The Scarlet Empress (1934) is a more decorous affair, with Dietrich transformed from the wide-eyed daughter of petty German nobility into Catherine the Great in a narrative succinctly laid out in an early intertitle: “With all her ideas of romance outraged, Sophia Frederica was thrust into the Russian cauldron, her name altered, her religion changed, and pushed like a brood mare into the preparations for her marriage to a royal half-wit.” It is among the most beautifully photographed of von Sternberg’s filmography, as Dietrich sashays around the imperial palace in a series of increasingly flamboyant frocks that threaten to outdo the extravagant set dressing, before her quick costume change into pristine white Cossack garb for the finale.
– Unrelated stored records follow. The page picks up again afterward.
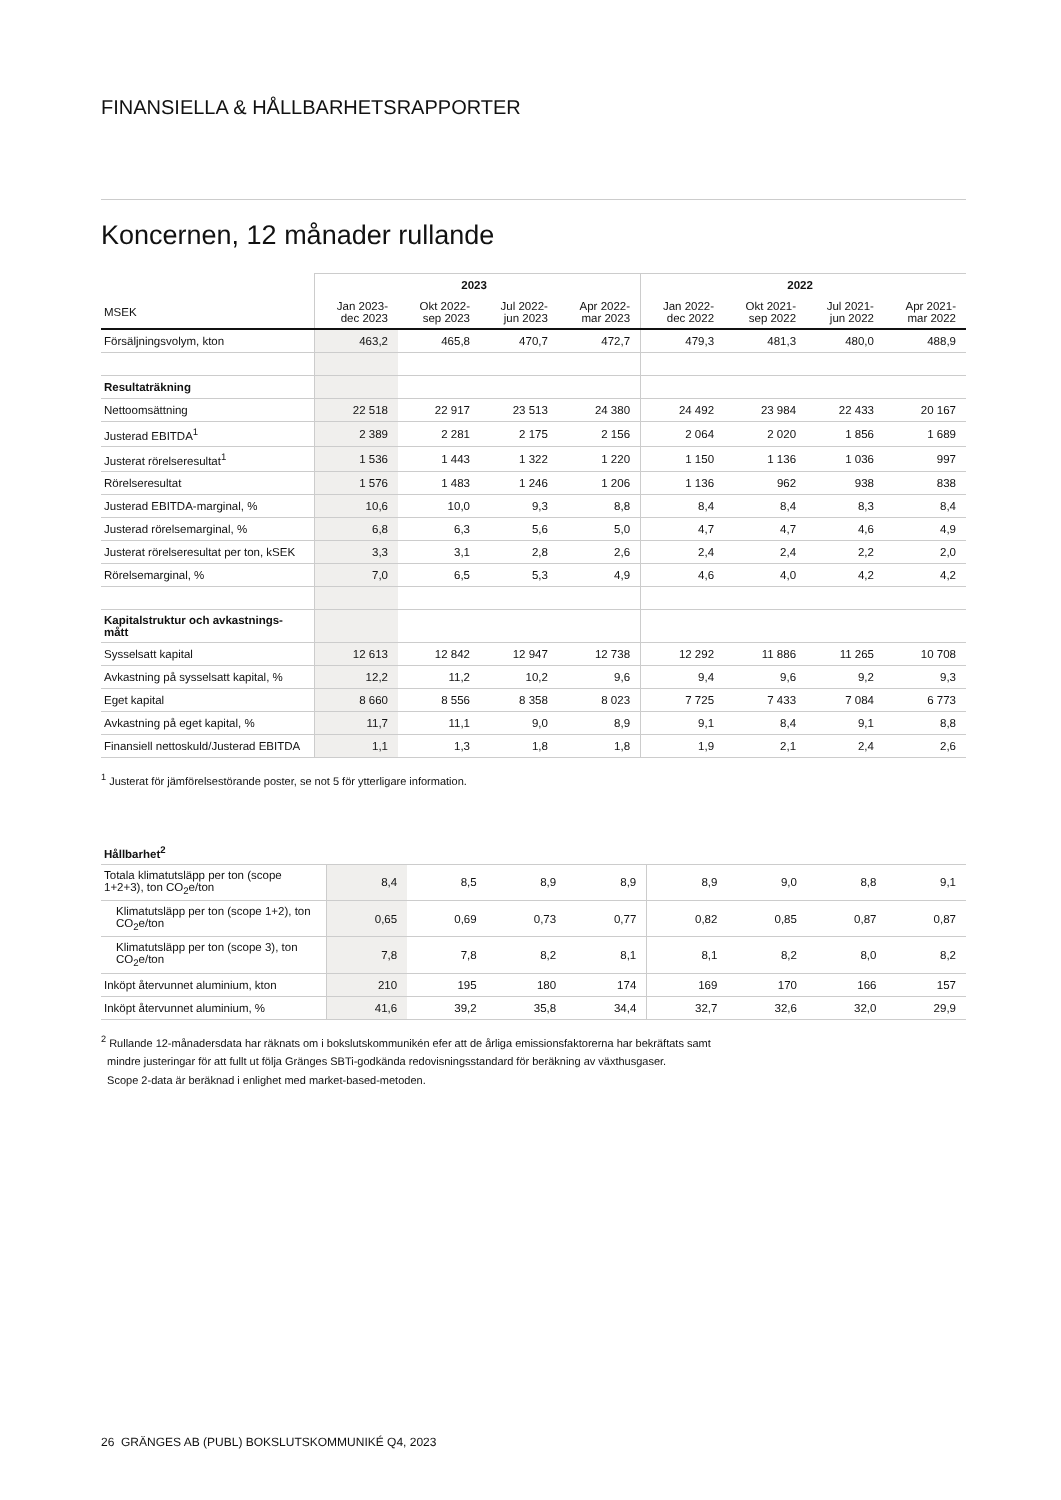FINANSIELLA & HÅLLBARHETSRAPPORTER
Koncernen, 12 månader rullande
| | 2023 | | | | 2022 | | | |
| --- | --- | --- | --- | --- | --- | --- | --- | --- |
| MSEK | Jan 2023- dec 2023 | Okt 2022- sep 2023 | Jul 2022- jun 2023 | Apr 2022- mar 2023 | Jan 2022- dec 2022 | Okt 2021- sep 2022 | Jul 2021- jun 2022 | Apr 2021- mar 2022 |
| Försäljningsvolym, kton | 463,2 | 465,8 | 470,7 | 472,7 | 479,3 | 481,3 | 480,0 | 488,9 |
| Resultaträkning | | | | | | | | |
| Nettoomsättning | 22 518 | 22 917 | 23 513 | 24 380 | 24 492 | 23 984 | 22 433 | 20 167 |
| Justerad EBITDA<sup>1</sup> | 2 389 | 2 281 | 2 175 | 2 156 | 2 064 | 2 020 | 1 856 | 1 689 |
| Justerat rörelseresultat<sup>1</sup> | 1 536 | 1 443 | 1 322 | 1 220 | 1 150 | 1 136 | 1 036 | 997 |
| Rörelseresultat | 1 576 | 1 483 | 1 246 | 1 206 | 1 136 | 962 | 938 | 838 |
| Justerad EBITDA-marginal, % | 10,6 | 10,0 | 9,3 | 8,8 | 8,4 | 8,4 | 8,3 | 8,4 |
| Justerad rörelsemarginal, % | 6,8 | 6,3 | 5,6 | 5,0 | 4,7 | 4,7 | 4,6 | 4,9 |
| Justerat rörelseresultat per ton, kSEK | 3,3 | 3,1 | 2,8 | 2,6 | 2,4 | 2,4 | 2,2 | 2,0 |
| Rörelsemarginal, % | 7,0 | 6,5 | 5,3 | 4,9 | 4,6 | 4,0 | 4,2 | 4,2 |
| Kapitalstruktur och avkastnings- mått | | | | | | | | |
| Sysselsatt kapital | 12 613 | 12 842 | 12 947 | 12 738 | 12 292 | 11 886 | 11 265 | 10 708 |
| Avkastning på sysselsatt kapital, % | 12,2 | 11,2 | 10,2 | 9,6 | 9,4 | 9,6 | 9,2 | 9,3 |
| Eget kapital | 8 660 | 8 556 | 8 358 | 8 023 | 7 725 | 7 433 | 7 084 | 6 773 |
| Avkastning på eget kapital, % | 11,7 | 11,1 | 9,0 | 8,9 | 9,1 | 8,4 | 9,1 | 8,8 |
| Finansiell nettoskuld/Justerad EBITDA | 1,1 | 1,3 | 1,8 | 1,8 | 1,9 | 2,1 | 2,4 | 2,6 |
<sup>1</sup> Justerat för jämförelsestörande poster, se not 5 för ytterligare information.
| Hållbarhet<sup>2</sup> | | | | | | | | |
| Totala klimatutsläpp per ton (scope 1+2+3), ton CO<sub>2</sub>e/ton | 8,4 | 8,5 | 8,9 | 8,9 | 8,9 | 9,0 | 8,8 | 9,1 |
| Klimatutsläpp per ton (scope 1+2), ton CO<sub>2</sub>e/ton | 0,65 | 0,69 | 0,73 | 0,77 | 0,82 | 0,85 | 0,87 | 0,87 |
| Klimatutsläpp per ton (scope 3), ton CO<sub>2</sub>e/ton | 7,8 | 7,8 | 8,2 | 8,1 | 8,1 | 8,2 | 8,0 | 8,2 |
| Inköpt återvunnet aluminium, kton | 210 | 195 | 180 | 174 | 169 | 170 | 166 | 157 |
| Inköpt återvunnet aluminium, % | 41,6 | 39,2 | 35,8 | 34,4 | 32,7 | 32,6 | 32,0 | 29,9 |
<sup>2</sup> Rullande 12-månadersdata har räknats om i bokslutskommunikén efer att de årliga emissionsfaktorerna har bekräftats samt
mindre justeringar för att fullt ut följa Gränges SBTi-godkända redovisningsstandard för beräkning av växthusgaser.
Scope 2-data är beräknad i enlighet med market-based-metoden.
26 GRÄNGES AB (PUBL) BOKSLUTSKOMMUNIKÉ Q4, 2023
Von Sternberg’s earlier silent work is also fascinating, with Underworld (1927) pretty much inventing the tropes of the gangster movie in its tale of a love triangle between a mob boss, his feather boa-swaddled moll (aptly named ‘Feathers’) and the former lawyer he rescues from skid row. The Docks of New York (1928) is another early masterpiece, with a steamship stoker falling for a suicidal prostitute he rescues from the harbour, with predictably disastrous results.
The Last Command (1928) presents an intriguing precursor to The Blue Angel, with Jannings playing a swaggering Czarist general brought down by a Bolshevik beauty masquerading as an actress and subsequently reduced to the ignominious status of playing out his own past as an extra in a Hollywood film.
Where not to start
Lower budgets and studio conflicts compromised later films like The Shanghai Gesture (1941), in which the chinoiserie of Shanghai Express is pushed further into pantomime realms in its portrait of the denizens of the amoral Oriental enclave of a casino in the city’s concessions. Ona Munson’s central performance in yellowface comes across as particularly awkward to more enlightened modern eyes.
More intriguing is The Saga of Anatahan (1953), which depicts a group of Japanese sailors marooned on a remote island at the end of the war as they descend into lusty savagery over its only female inhabitant. With a documentary naturalism at odds with the artificiality of its studio sets and with an all-Japanese cast acting in their own language left untranslated beneath the director’s narrative voiceover, von Sternberg’s final film can be viewed as marking the apogee of a unique approach to cinematic worldmaking. As the first international postwar co-production with Japan, its subsequent influence on Japanese cinema is also of interest. Nevertheless, coming at it cold, it is a very odd experience.